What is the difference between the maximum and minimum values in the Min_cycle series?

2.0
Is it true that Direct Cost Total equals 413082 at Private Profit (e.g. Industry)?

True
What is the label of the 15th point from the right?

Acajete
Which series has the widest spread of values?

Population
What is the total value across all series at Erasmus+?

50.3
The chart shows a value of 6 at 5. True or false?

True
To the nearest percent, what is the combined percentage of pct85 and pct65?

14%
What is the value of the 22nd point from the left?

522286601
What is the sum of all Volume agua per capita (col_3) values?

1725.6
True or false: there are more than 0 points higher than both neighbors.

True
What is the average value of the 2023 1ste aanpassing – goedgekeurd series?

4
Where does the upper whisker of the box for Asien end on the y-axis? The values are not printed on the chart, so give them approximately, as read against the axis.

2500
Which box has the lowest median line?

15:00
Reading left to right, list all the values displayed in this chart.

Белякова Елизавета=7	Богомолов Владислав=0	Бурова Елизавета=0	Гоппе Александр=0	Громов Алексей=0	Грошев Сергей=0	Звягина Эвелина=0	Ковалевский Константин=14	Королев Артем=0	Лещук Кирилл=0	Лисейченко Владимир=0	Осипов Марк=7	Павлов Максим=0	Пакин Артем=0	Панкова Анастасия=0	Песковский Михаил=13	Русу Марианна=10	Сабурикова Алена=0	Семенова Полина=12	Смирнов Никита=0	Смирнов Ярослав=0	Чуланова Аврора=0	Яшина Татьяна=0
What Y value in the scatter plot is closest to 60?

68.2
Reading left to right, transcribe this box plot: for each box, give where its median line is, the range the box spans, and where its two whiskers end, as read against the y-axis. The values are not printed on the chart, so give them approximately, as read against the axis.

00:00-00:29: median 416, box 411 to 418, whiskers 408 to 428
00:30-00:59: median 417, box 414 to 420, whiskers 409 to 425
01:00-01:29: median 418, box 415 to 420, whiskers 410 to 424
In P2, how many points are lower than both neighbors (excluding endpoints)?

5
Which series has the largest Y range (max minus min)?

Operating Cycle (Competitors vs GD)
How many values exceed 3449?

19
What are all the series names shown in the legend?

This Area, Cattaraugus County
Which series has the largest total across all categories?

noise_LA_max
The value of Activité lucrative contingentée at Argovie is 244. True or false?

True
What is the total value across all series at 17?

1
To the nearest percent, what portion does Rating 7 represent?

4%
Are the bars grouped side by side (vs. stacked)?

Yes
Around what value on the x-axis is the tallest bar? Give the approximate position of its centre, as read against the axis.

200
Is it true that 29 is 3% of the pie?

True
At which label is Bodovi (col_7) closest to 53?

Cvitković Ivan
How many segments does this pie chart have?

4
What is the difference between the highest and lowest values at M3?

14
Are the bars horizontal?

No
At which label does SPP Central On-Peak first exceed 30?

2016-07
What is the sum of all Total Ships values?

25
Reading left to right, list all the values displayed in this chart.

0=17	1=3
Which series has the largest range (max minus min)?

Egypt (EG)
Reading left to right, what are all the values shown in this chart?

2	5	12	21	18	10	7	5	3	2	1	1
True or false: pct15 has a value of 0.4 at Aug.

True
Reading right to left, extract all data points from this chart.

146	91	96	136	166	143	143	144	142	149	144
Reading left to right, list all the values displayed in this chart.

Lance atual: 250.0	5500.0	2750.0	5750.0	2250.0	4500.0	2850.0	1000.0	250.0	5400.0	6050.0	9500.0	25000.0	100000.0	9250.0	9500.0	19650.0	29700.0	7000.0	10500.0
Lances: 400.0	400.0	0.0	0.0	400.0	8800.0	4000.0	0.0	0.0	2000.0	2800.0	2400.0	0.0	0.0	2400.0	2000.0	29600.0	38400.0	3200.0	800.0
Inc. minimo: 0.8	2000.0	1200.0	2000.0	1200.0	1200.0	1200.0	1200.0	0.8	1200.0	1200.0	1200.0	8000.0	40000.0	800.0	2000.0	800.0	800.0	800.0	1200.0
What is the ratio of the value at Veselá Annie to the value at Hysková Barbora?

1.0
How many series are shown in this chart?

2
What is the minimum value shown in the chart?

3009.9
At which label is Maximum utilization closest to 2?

**Exercise aim**
Find every line above that contains the word "whiskers" with the same case, and copy each of those lines out in full.

**Your response**
Reading left to right, transcribe this box plot: for each box, give where its median line is, the range the box spans, and where its two whiskers end, as read against the y-axis. The values are not printed on the chart, so give them approximately, as read against the axis.
00:00-00:29: median 416, box 411 to 418, whiskers 408 to 428
00:30-00:59: median 417, box 414 to 420, whiskers 409 to 425
01:00-01:29: median 418, box 415 to 420, whiskers 410 to 424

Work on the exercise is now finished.